Neoliberalism has eroded our economic rights over decades – equally aggressive action from the left is required to reverse it
Well, at least we beat
Mexico. The new OECD
report on pensions reveals that for people on average earnings, Britain's
state pension is the least generous of all the 34 OECD members bar one. The
average Briton's state pension replaces 32.6% of their income when they retire.
Our state pension isn't just stingy compared with other prosperous western
European countries. The governments of Hungary, Slovakia, Slovenia all give
their pensioners more, as does Turkey.
What an indictment of
neoliberal Britain. We have the lowest state pension of any major country in
Europe and also the highest rail fares. The country that comes top, or near the
top, in tables where it's better to come bottom, we also come bottom, or near
the bottom, in tables where it's better to come top. Inequality? We're right
there at the top. Another report by the OECD, published
in December 2011, said that income inequality among working age people had risen
faster in the UK than in any other OECD country since 1975. Social mobility?

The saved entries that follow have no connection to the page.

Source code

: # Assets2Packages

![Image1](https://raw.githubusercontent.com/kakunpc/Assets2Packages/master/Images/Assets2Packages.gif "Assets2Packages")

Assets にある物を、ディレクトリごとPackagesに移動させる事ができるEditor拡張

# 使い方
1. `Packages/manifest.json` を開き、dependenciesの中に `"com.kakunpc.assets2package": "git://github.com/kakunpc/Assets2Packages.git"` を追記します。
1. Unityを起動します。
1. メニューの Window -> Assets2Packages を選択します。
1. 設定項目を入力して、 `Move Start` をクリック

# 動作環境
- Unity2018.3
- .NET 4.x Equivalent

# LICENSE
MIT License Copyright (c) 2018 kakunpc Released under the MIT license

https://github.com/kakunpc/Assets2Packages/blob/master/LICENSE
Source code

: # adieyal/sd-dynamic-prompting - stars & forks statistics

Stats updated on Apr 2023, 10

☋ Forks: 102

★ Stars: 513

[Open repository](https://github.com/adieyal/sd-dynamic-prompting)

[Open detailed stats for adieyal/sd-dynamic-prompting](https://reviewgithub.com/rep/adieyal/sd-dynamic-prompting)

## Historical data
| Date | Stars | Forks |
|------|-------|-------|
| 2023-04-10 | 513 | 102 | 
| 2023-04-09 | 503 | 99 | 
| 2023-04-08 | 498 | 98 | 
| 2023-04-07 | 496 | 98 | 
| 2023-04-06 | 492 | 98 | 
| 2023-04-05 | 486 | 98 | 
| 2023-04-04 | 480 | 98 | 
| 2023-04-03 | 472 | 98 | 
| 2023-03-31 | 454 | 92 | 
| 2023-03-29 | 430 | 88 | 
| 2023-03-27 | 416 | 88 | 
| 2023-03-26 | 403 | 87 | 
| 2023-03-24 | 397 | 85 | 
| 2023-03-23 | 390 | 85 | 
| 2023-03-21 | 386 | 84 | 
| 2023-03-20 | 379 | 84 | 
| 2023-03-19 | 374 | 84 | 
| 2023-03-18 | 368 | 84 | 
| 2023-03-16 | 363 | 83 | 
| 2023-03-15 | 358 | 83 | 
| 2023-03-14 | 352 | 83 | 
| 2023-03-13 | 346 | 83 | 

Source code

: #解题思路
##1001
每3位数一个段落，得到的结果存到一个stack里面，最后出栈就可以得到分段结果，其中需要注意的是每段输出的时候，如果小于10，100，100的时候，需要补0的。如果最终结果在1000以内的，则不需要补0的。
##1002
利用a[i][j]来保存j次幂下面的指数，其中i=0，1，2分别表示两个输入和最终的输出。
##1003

We're right at the bottom: OECD figures in 2012 showed earnings in the UK were
more
likely to reflect our parents' earnings than any other country. It doesn't
have to be like this and wouldn't be if it weren't for the radical changes made
to our economy from May 1979 onwards.
Our high rail fares, like
our low pensions, are also the direct consequence of neoliberalism. A recent TUC-commissioned
report found that prices on Britain's privatised railways for long distance,
day return and season tickets, were around twice as much as the average fares in
France, Germany, Italy and Spain. "In France, a near fully publicly owned rail
system manages to give its passengers fares, which are far lower than the UK,
for almost exactly the same amount of public rail subsidy between 1996 and
2010", the report declared.
It's revealing to compare the situation now with 1978, the last year before our economic model was changed. In 1975 the "old" Labour government introduced Serps (state earnings related scheme), a generous scheme to top up the basic state pension. On returning to power in 1974 Labour also raised widows' and retirement pensions by a record real increase of 13%. This move meant that pensions as a proportion of average earnings matched their previous record, set in 1965 – also under a Labour government.
In 1978, pensioners were
not only getting an excellent deal from the government, with the value of the
state pension rising to 20.4% of average earnings, it was also the year that the
gap between the rich and poor reached its lowest
level in our history. Never before had the share of income of the bottom 90%
been so great and the share of the top 10% been so low.
I don't know about you, but I'd rather live in a country with the highest state pensions and the lowest rail fares. To achieve that mere tinkering of the present system won't do: the left in Britain needs its own Margaret Thatcher, as determined to rebuild the progressive postwar mixed economy model as Thatcher was to destroy it. Half measures won't get us anywhere: neoliberalism is deliberately designed to increase inequalities, destroy state provision and allow corporations to charge us much more for things than when they were in public ownership, like our utilities and our railways.
Coincidentally, BBC2 has
been showing repeats of the 1978 series of the classic sitcom Are You Being
Served?. The staff of Grace Brothers department store sometimes grumble at the
wages that young Mr Grace pays them, but if they knew what was going to happen
in the UK in the years ahead – the abolition of wages councils, the decline of
the state pension, the growth of zero-hours contracts and McJobs
– they'd probably have been much happier with their conditions.